### Excerpt:
--
Power Tool Injuries at Work and Home: Liability and Compensation

When you’ve been injured by a defective power tool at home or at work, you have the right to seek compensation from the manufacturer.

Over 960,000 people are injured each year in power tool accidents, with nearly 200 fatalities. ¹

We use power tools for home repairs, DIY projects, and on the job. With so many people relying on these tools, injuries are bound to occur.

Many power tool accidents are the result of user error or inexperience. Sometimes accidents are caused by trying to use tools in ways they were not intended to be used.

When defective power tools cause accidents, the resulting injuries can be life-changing. If you are seriously injured by a dangerous power tool, you have a right to expect fair compensation from the manufacturer.

Common Dangerous Power Tools

Power tools are meant to cut and puncture through steel, wood, fiberglass, and other dense materials, so even a minor mistake can end in catastrophe.

Power tools are used safely by millions of people every day. Yet, thousands are injured by dangerous tools every day. Some of the most dangerous tools in your garage or worksite include:

Chain saws are used to cut down trees and cut up branches, and in the same way, can easily cut through an arm or leg.

There is an active recall of more than one million Harbor Freight chainsaws. The power switch can malfunction, causing the chainsaw to continue running after the switch has been turned “off.”

Table saws have a fast moving sharp blade that can easily sever fingers or a hand.

Nail guns can rapidly shoot nails with great force. There are different styles of nail guns, including pneumatic, electric, and battery-powered nail guns. High-velocity nail guns are now banned from sale in the U.S. after several horrible accidents.

Case Summary: Catastrophic Nail Gun Injury

Eugene Doran was left paralyzed from the neck down by a gun-fired nail that severed his spine. Doran was sitting in a barber’s chair on April 15, 1986, when he was hit by a three-inch nail fired from a high-velocity gun being used next door.

The worker next door, an uninsured part-time carpenter, was using a rented nail gun. The carpenter thought he was working on a concrete-backed wall when he shot the nail into the wall. The nail traveled through wood and sheetrock before striking Doran in the side of the neck.

Attorneys for Doran filed suit against the nail gun manufacturers. They also sued the rental company for renting the tool after company headquarters knew the nail gun were a safety risk.

Doran’s lawsuit settled for $15.35 million. According to the settlement, the rental company will pay approximately $11 million and about $3.25 million will be paid by the nail-gun manufacturers.

Circular saws are much like table saws, but without the stability of a table for support. Circular saws can cause serious injuries to hands, arms, and legs, including amputations.

Power drills are run by electrical cords or battery packs. A drill can cause puncture wounds, or cause electrical injuries if the user drills into live wires.

Lawnmowers are well known for injuries from the rotating blades, tipping over, and other dangers to users.

Case Summary: Defective Lawnmower Class Action

A federal judge has approved a multi-million dollar class action settlement against Sears to compensate customers who bought defective Craftsman lawnmowers.

The lawsuit alleged some models of Craftsman riding lawnmowers caught fire as a result of faulty fuel systems.

Named plaintiffs Rebecca Rysewyk, Katie Smith, and Brian Van Vooren, as well as a former plaintiff, Mary Rood, will get service awards of $10,000 each for filing the lawsuit.
--
Records from a data collection
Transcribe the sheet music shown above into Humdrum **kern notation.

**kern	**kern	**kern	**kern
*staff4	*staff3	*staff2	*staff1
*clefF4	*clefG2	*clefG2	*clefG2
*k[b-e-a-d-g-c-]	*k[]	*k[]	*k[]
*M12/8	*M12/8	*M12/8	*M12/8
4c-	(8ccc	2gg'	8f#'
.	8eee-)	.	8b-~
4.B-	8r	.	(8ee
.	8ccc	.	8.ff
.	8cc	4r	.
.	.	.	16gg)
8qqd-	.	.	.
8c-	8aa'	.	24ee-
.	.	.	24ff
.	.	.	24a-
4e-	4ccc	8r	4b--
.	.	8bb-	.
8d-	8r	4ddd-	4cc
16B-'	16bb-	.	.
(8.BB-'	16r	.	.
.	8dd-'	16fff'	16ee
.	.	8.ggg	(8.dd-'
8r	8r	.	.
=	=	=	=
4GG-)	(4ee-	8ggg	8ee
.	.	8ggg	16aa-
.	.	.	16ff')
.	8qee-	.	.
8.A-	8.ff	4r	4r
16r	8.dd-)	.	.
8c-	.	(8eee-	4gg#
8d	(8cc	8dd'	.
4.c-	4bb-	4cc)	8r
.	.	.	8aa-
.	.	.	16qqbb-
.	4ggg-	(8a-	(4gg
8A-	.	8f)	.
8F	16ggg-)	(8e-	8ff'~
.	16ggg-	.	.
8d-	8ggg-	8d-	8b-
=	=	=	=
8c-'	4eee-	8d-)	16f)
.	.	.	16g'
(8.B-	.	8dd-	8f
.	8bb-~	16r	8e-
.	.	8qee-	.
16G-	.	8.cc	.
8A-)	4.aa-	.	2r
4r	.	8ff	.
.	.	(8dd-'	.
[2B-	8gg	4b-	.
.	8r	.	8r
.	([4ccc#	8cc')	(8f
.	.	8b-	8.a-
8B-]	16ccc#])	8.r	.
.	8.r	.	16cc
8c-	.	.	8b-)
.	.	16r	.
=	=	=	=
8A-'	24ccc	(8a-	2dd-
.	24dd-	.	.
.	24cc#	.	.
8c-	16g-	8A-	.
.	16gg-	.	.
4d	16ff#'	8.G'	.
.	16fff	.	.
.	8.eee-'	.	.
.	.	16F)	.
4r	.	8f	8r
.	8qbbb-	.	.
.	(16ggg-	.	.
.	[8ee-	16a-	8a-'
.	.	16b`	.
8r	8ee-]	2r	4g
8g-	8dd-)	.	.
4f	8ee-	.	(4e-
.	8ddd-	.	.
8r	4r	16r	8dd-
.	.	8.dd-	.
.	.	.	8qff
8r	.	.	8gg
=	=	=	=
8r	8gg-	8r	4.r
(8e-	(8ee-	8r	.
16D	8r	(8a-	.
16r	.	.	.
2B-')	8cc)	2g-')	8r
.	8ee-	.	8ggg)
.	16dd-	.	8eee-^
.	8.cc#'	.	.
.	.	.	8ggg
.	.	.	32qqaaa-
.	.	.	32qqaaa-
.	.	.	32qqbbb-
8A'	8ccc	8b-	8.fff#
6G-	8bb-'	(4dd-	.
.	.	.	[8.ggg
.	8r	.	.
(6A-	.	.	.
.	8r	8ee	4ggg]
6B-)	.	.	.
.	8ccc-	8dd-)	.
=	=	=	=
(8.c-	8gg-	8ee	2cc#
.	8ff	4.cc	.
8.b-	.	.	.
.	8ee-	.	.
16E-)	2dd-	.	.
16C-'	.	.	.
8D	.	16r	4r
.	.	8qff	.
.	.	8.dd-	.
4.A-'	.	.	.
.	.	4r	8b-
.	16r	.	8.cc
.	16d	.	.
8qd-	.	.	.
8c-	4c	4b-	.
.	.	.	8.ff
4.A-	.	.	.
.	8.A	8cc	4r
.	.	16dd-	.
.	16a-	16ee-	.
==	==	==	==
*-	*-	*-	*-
--
### Parts of the exercise:
[a] In the article on power tool injuries, what amount did Eugene Doran's lawsuit settle for?
[b] Return the part of the article on power tool injuries between "Nail guns can" and "used next door.", inclusive, copying it word for word.
The entries come from a source other than the article on power tool injuries.

### Solved tasks:
[a] $15.35 million.

[b]
Nail guns can rapidly shoot nails with great force. There are different styles of nail guns, including pneumatic, electric, and battery-powered nail guns. High-velocity nail guns are now banned from sale in the U.S. after several horrible accidents.

Case Summary: Catastrophic Nail Gun Injury

Eugene Doran was left paralyzed from the neck down by a gun-fired nail that severed his spine. Doran was sitting in a barber’s chair on April 15, 1986, when he was hit by a three-inch nail fired from a high-velocity gun being used next door.